Is Everyone Happy?
Anyone who has ever read even a most superficial work on Jewish history is familiar with the history of the Hassidic movement. Historians emphasize the aspect of joy which they say is unique to Hassidism and among Hassidic teachers the one who is most associated with joy is Rebbe Nachman of Breslov. His most famous teaching is the following (Likutei Moharan, vol. 2 , teaching #24):
It is a great mitzvah to always be happy…
The American Dream
This is something which even the American Declaration of Independence declares:
We hold these truths to be self-evident, that all men are created equal, that they are endowed by their Creator with certain unalienable Rights, that among these are Life, Liberty and the pursuit of Happiness.

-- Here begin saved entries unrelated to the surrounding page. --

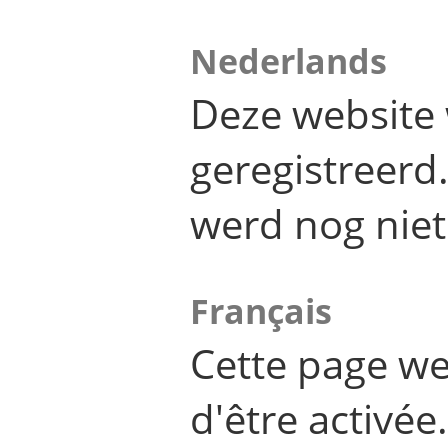
Nederlands
Deze website 
geregistreer
werd nog niet
Français
Cette page we
d'être activée.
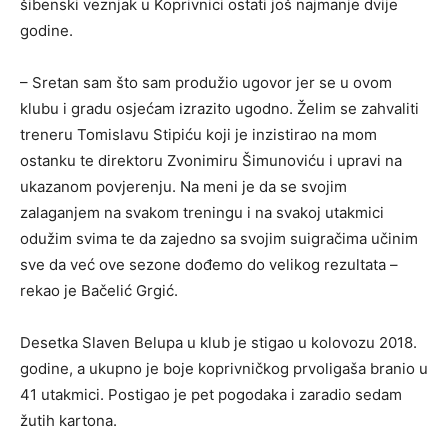
šibenski veznjak u Koprivnici ostati još najmanje dvije
godine.
– Sretan sam što sam produžio ugovor jer se u ovom
klubu i gradu osjećam izrazito ugodno. Želim se zahvaliti
treneru Tomislavu Stipiću koji je inzistirao na mom
ostanku te direktoru Zvonimiru Šimunoviću i upravi na
ukazanom povjerenju. Na meni je da se svojim
zalaganjem na svakom treningu i na svakoj utakmici
odužim svima te da zajedno sa svojim suigračima učinim
sve da već ove sezone dođemo do velikog rezultata –
rekao je Bačelić Grgić.
Desetka Slaven Belupa u klub je stigao u kolovozu 2018.
godine, a ukupno je boje koprivničkog prvoligaša branio u
41 utakmici. Postigao je pet pogodaka i zaradio sedam
žutih kartona.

Rebbe Nachman says that there is a “great mitzvah to always be happy” but if it is a “great mitzvah” then happiness must be elusive and difficult to find.
The Declaration of Independence says something similar. Happiness is not present; it needs to be pursued.
The Jewish Ideal
Another great teacher of Hassidism was Rebbe Zusha of Hanipol. Of the many stories told about him, one of the most famous deals with happiness:
A man once visited the holy Maggid of Mezeritch and said he had great difficulties applying the Talmudic saying that “A person is supposed to bless God for the bad just as he blesses Him for the good.” The Maggid told him to find the Maggid’s disciple Reb Zusha of Hanipol and ask him. The man went and found Rebbe Zusha, who received him kindly and invited him to his home. When the guest came in, he saw how poor the family was, there was almost nothing to eat and they were beset with afflictions and illnesses. Nevertheless, Rebbe Zusha was always happy and cheerful. The guest was astonished at this picture. He said: “I went to the Holy Maggid to ask him how it is possible to bless God for the bad He sends us the same way as we bless Him for the good, and The Maggid told me only you can help me in this matter.” Rebbe Zusha said: “This is indeed a very interesting question. But why did our holy Rebbe send you to me? How would I know? He should have sent you to someone who has experienced suffering.
What was Rebbe Zusha’s secret?
I think that Rebbe Zusha totally felt that his life was lived in the service of Hashem. Every moment of the day was spent in Hashem’s presence and with this perception of life, he exemplified what the Rambam (Rambam, Hilchot Lulav, chap. 8:15) teaches us about happiness which is a lesson based on this week’s parsha:
The joy which a person derives from doing good deeds and from loving God, who has commanded us to practice them, is a supreme form of divine worship.
Anyone who refrains from experiencing this joy deserves punishment, as it is written: “Because you have not served the Lord your God with joy and with a glad heart” (Devarim 28:47)…..True greatness and honor are attained only by rejoicing before the Lord, as it is written: “King David was leaping and dancing before the Lord” (Shmuel Bet 6:16).
If Rebbe Zusha would have ever read the Declaration of Independence I think he would have smiled and said, “Happiness does not have to be pursued -it is right here.”